In a number of different applications automating the medication preparation process would result in increased production and efficiency being achieved. Such automation finds particular utility in settings, such as hospitals, where pharmacies prepare a large number of these doses daily. This would result in reduced production costs and also permits the system to operate over any time period of a given day with only limited operator intervention for manual inspection to ensure proper operation is being achieved. Such automation would find particular utility in settings, such as large hospitals, including a large number of doses of medications that must be prepared daily. Traditionally, these doses have been prepared manually in what is an exacting but tedious responsibility for a highly skilled staff. In order to be valuable, automated systems must maintain the exacting standards set by medical regulatory organizations, while at the same time simplifying the overall process and reducing the time necessary for preparing the medications, and, where practical, eliminating human manipulation and the attendant possibility of touch contamination.
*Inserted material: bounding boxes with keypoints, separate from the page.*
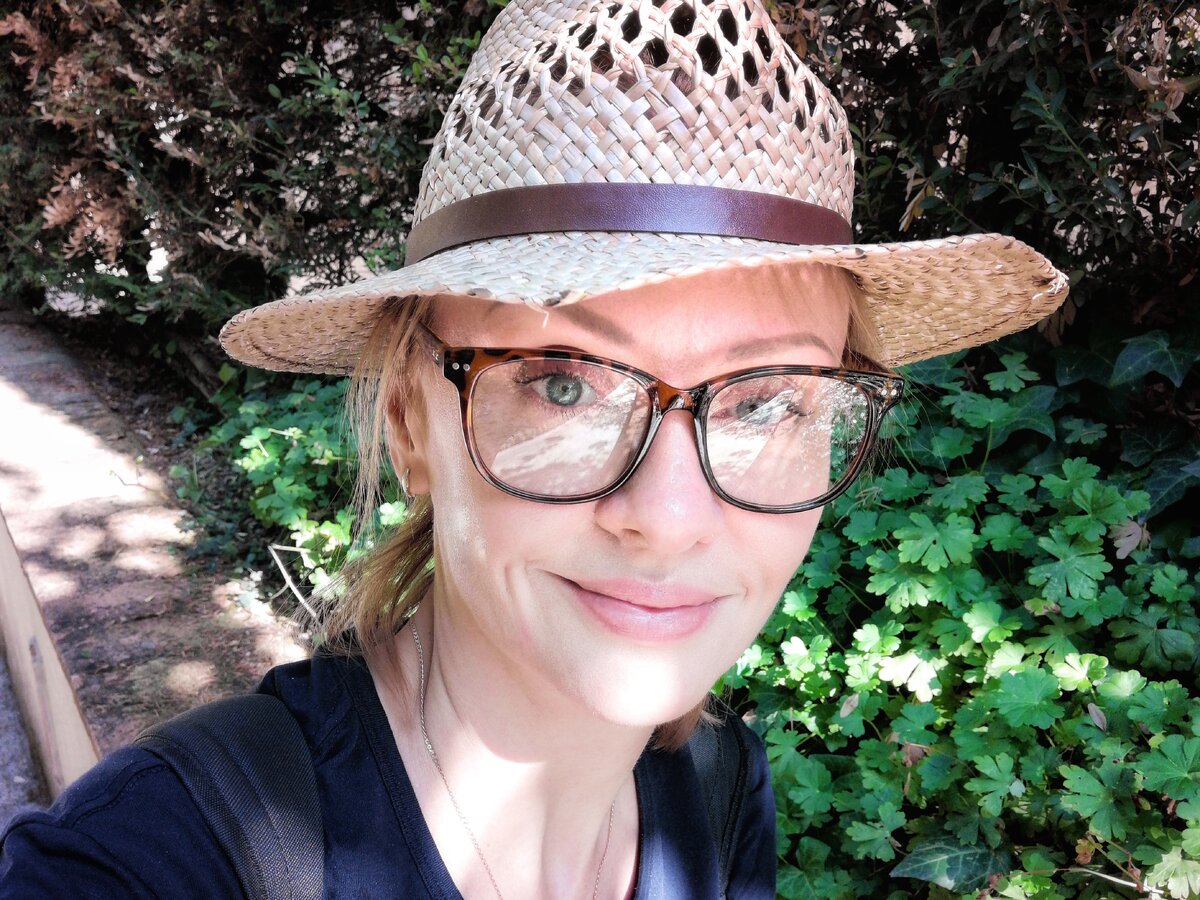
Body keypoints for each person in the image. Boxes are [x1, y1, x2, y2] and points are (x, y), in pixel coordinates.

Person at [0, 0, 1068, 897]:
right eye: (565, 385)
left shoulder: (720, 793)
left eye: (764, 402)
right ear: (411, 424)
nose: (670, 518)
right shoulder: (162, 857)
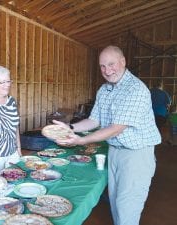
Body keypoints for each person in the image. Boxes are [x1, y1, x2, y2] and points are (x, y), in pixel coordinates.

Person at [53, 46, 161, 225]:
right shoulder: (104, 90)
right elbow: (94, 120)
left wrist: (82, 140)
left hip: (136, 154)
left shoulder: (135, 89)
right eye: (102, 66)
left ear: (123, 62)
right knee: (116, 203)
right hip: (115, 151)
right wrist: (70, 127)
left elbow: (116, 128)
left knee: (127, 207)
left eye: (111, 64)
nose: (107, 70)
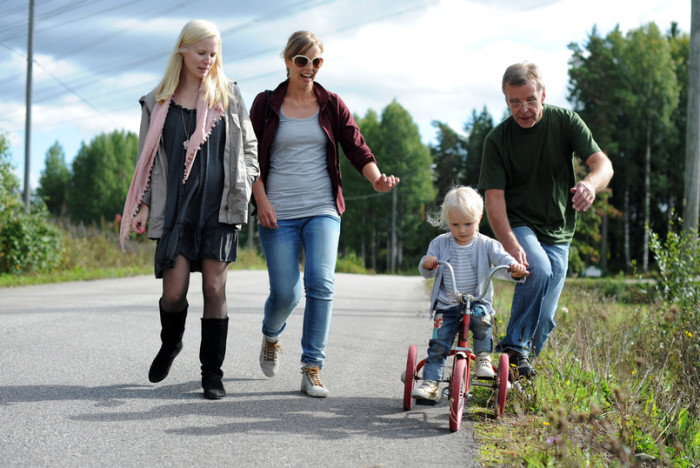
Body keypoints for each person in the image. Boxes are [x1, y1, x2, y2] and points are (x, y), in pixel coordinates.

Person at [248, 30, 399, 398]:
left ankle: (311, 368)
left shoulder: (331, 104)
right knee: (286, 294)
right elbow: (248, 157)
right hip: (277, 211)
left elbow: (356, 147)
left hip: (322, 208)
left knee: (321, 282)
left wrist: (377, 179)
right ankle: (271, 336)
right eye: (302, 61)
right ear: (287, 61)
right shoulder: (266, 104)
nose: (309, 68)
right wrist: (261, 200)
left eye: (316, 61)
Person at [119, 19, 259, 399]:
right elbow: (147, 160)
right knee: (173, 293)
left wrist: (244, 182)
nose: (208, 60)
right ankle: (171, 342)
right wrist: (144, 204)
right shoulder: (157, 102)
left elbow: (250, 148)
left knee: (214, 287)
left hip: (219, 208)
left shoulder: (228, 95)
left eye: (214, 54)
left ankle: (211, 373)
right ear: (182, 49)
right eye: (201, 52)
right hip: (177, 211)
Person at [478, 61, 613, 378]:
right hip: (519, 224)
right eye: (514, 102)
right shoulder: (497, 141)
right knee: (538, 268)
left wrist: (590, 184)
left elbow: (603, 164)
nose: (523, 109)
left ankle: (515, 374)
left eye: (530, 100)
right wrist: (511, 244)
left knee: (545, 318)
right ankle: (513, 350)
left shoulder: (565, 122)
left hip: (558, 229)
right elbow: (494, 202)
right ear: (506, 101)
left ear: (543, 94)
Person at [412, 186, 527, 401]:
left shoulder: (487, 244)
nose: (462, 230)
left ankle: (483, 360)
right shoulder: (439, 243)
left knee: (482, 323)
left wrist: (515, 267)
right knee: (438, 345)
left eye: (468, 224)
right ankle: (430, 384)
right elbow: (426, 269)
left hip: (477, 302)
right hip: (447, 304)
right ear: (447, 221)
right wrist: (427, 263)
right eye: (455, 224)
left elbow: (504, 260)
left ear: (479, 218)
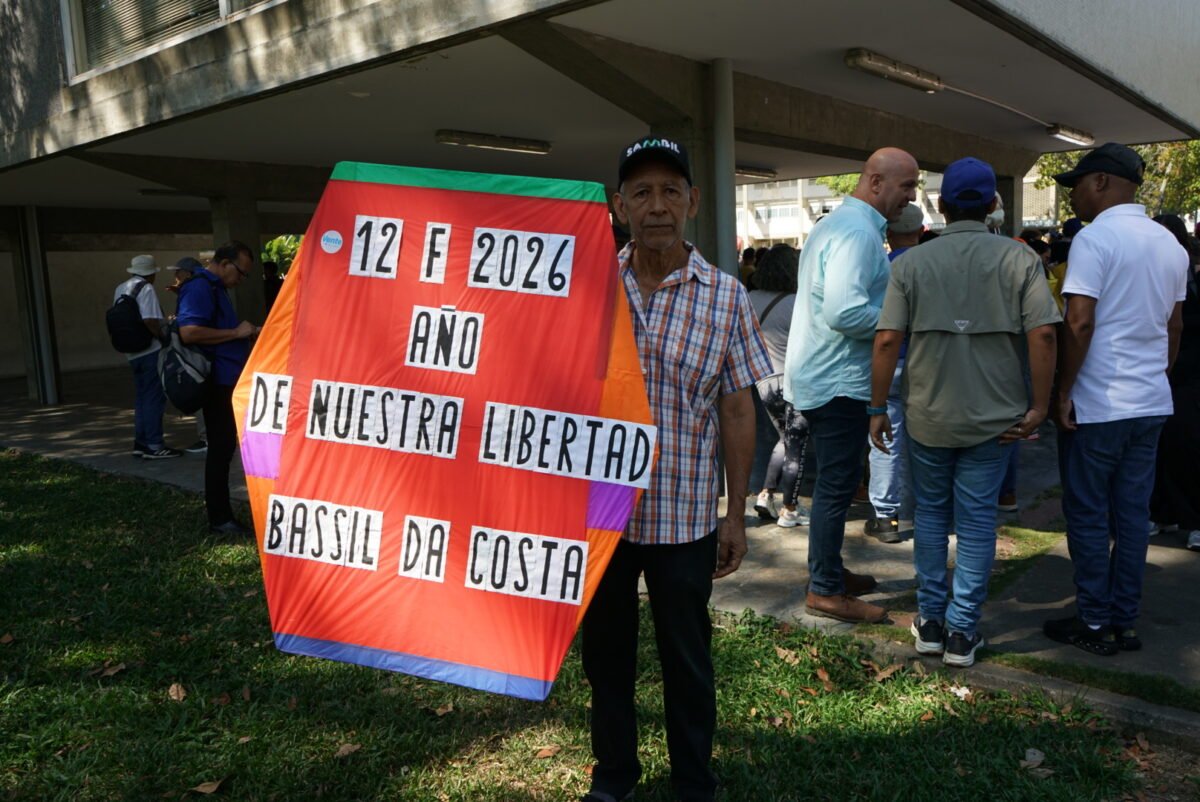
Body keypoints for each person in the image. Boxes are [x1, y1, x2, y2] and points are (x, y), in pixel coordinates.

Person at [580, 136, 771, 802]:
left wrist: (736, 513)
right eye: (641, 192)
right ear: (619, 205)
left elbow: (739, 410)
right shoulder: (585, 287)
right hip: (598, 515)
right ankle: (614, 775)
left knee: (687, 660)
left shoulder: (725, 297)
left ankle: (693, 780)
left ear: (692, 201)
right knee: (606, 659)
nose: (655, 206)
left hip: (683, 514)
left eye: (669, 191)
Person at [870, 157, 1060, 667]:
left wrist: (875, 406)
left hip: (929, 413)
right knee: (976, 522)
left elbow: (887, 339)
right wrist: (1039, 405)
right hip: (994, 420)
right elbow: (1043, 334)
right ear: (994, 203)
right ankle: (961, 632)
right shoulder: (1021, 260)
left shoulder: (909, 263)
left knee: (930, 515)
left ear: (941, 205)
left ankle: (930, 622)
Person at [1045, 143, 1189, 655]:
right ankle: (1123, 621)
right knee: (1130, 515)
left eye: (1077, 186)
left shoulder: (1095, 238)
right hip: (1150, 401)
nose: (1073, 199)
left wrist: (1063, 391)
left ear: (1101, 182)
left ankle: (1093, 621)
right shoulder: (1171, 244)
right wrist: (1156, 375)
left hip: (1101, 403)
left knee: (1087, 514)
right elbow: (1174, 326)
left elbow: (1079, 321)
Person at [783, 147, 919, 624]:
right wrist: (898, 323)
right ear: (876, 182)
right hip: (838, 381)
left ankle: (830, 573)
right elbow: (844, 312)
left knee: (836, 486)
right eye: (907, 186)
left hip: (827, 375)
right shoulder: (858, 234)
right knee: (836, 489)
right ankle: (824, 590)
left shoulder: (842, 226)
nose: (912, 196)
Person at [177, 241, 262, 535]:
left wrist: (245, 335)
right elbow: (189, 332)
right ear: (224, 263)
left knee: (224, 448)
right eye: (241, 272)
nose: (241, 279)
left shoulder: (215, 288)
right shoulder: (200, 287)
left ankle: (222, 513)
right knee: (221, 448)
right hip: (216, 382)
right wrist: (236, 332)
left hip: (226, 379)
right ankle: (220, 517)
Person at [864, 202, 923, 544]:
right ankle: (925, 508)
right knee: (926, 439)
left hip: (890, 364)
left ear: (888, 233)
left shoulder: (882, 269)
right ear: (920, 230)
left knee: (885, 438)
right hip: (927, 364)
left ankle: (886, 517)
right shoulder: (932, 266)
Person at [1148, 214, 1200, 552]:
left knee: (1186, 446)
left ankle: (1193, 520)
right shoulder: (1159, 274)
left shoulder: (1186, 276)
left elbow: (1176, 326)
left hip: (1185, 374)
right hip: (1164, 373)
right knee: (1162, 447)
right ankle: (1163, 512)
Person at [748, 244, 809, 528]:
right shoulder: (797, 303)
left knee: (784, 440)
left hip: (762, 383)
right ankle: (790, 509)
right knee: (796, 445)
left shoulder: (750, 298)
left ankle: (765, 494)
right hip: (792, 383)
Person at [114, 254, 181, 460]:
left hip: (131, 351)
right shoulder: (146, 288)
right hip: (149, 350)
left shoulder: (120, 288)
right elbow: (150, 320)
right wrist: (162, 338)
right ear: (151, 273)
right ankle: (154, 444)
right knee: (154, 397)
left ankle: (141, 443)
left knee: (142, 397)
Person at [167, 256, 208, 454]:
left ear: (189, 273)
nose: (176, 275)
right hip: (197, 353)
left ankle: (207, 437)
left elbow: (192, 329)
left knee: (199, 391)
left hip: (198, 354)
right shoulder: (192, 289)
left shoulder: (195, 289)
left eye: (179, 271)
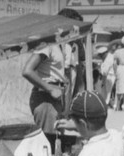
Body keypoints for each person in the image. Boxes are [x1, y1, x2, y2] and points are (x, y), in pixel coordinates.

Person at [22, 8, 83, 147]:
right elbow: (27, 71)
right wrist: (49, 89)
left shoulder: (66, 45)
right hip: (46, 99)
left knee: (56, 142)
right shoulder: (48, 44)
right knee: (47, 143)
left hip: (59, 97)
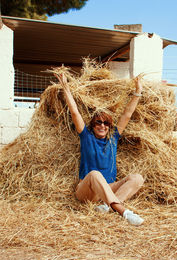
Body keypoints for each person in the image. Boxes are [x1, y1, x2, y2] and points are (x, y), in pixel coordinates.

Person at [55, 72, 144, 226]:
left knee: (137, 178)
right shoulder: (86, 136)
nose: (102, 126)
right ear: (93, 125)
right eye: (98, 122)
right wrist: (65, 87)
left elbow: (127, 115)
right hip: (87, 190)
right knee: (95, 174)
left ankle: (107, 207)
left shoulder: (113, 138)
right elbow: (74, 111)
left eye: (106, 123)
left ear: (109, 127)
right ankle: (122, 211)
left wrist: (137, 92)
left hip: (108, 189)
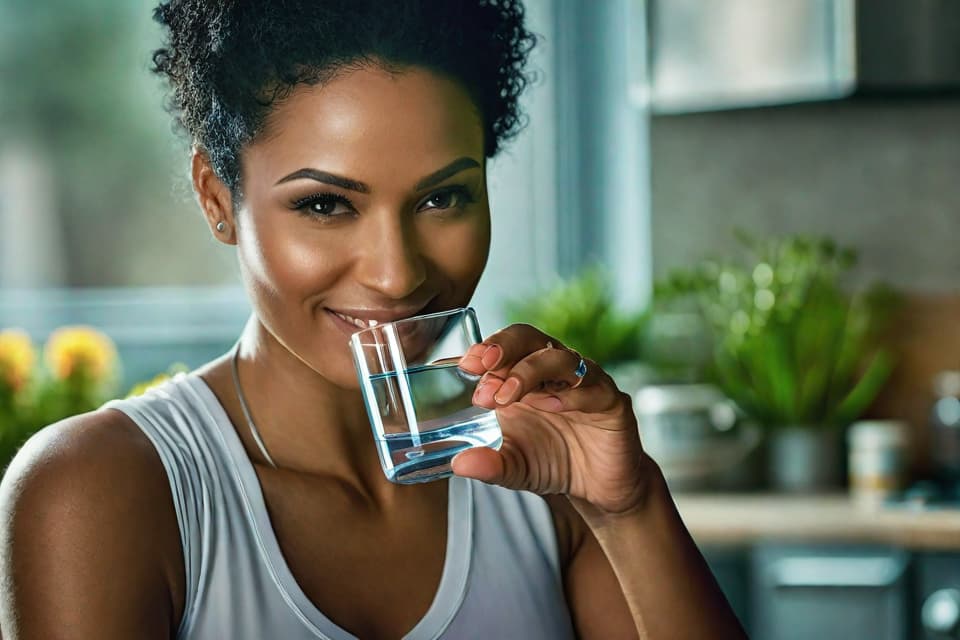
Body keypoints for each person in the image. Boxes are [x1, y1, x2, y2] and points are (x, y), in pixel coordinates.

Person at [0, 1, 746, 638]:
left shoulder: (547, 478)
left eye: (443, 198)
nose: (397, 274)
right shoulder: (99, 489)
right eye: (325, 205)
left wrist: (630, 507)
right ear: (217, 198)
Previous methods of dispersing the medication from a vial and into a drug delivery device, such as a syringe or IV bag, were very time consuming and labor intensive. More specifically, medications and the like are typically stored in a vial that is sealed with a safety cap or the like. In conventional medication preparation, a trained person retrieves the correct vial from a storage cabinet or the like, confirms the contents and then removes the safety cap manually. This is typically done by simply popping the safety cap off with one's hands. Once the safety cap is removed, the trained person inspects the integrity of the membrane and cleans the membrane. An instrument, e.g., a needle, is then used to pierce the membrane and withdraw the medication contained in the vial. The withdrawn medication is then placed into a drug delivery device to permit subsequent administration of the medication from the device. Many drugs cannot maintain adequate shelf life when stored in liquid form and so are provided in powdered form. In this case, the process is even more labor-intensive in that the preparation also involves the injection of a fluid (called the diluent) into the vial to liquefy the drug powder and agitation until the drug is completely liquified prior to aspiration of the resultant fluid from the vial and injecting that fluid into the IV bag. This can be a time consuming and labor intensive operation since first it must be determined how much diluent to add to achieve the desired concentration of medication and then this precise amount needs to be added and then the vial contents need to be mixed for a predetermined time period to ensure that all of the solid goes into solution. Thus, there is room for human error in that the incorrect amount of diluent may be added, thereby producing medication that has a concentration that is higher or lower than it should be. This can potentially place the patient at risk and furthermore, the reconstitution process can be very labor intensive since it can entail preparing a considerable number of drug delivery devices that all can have different medication formulations. This can also lead to confusion and possibly human error.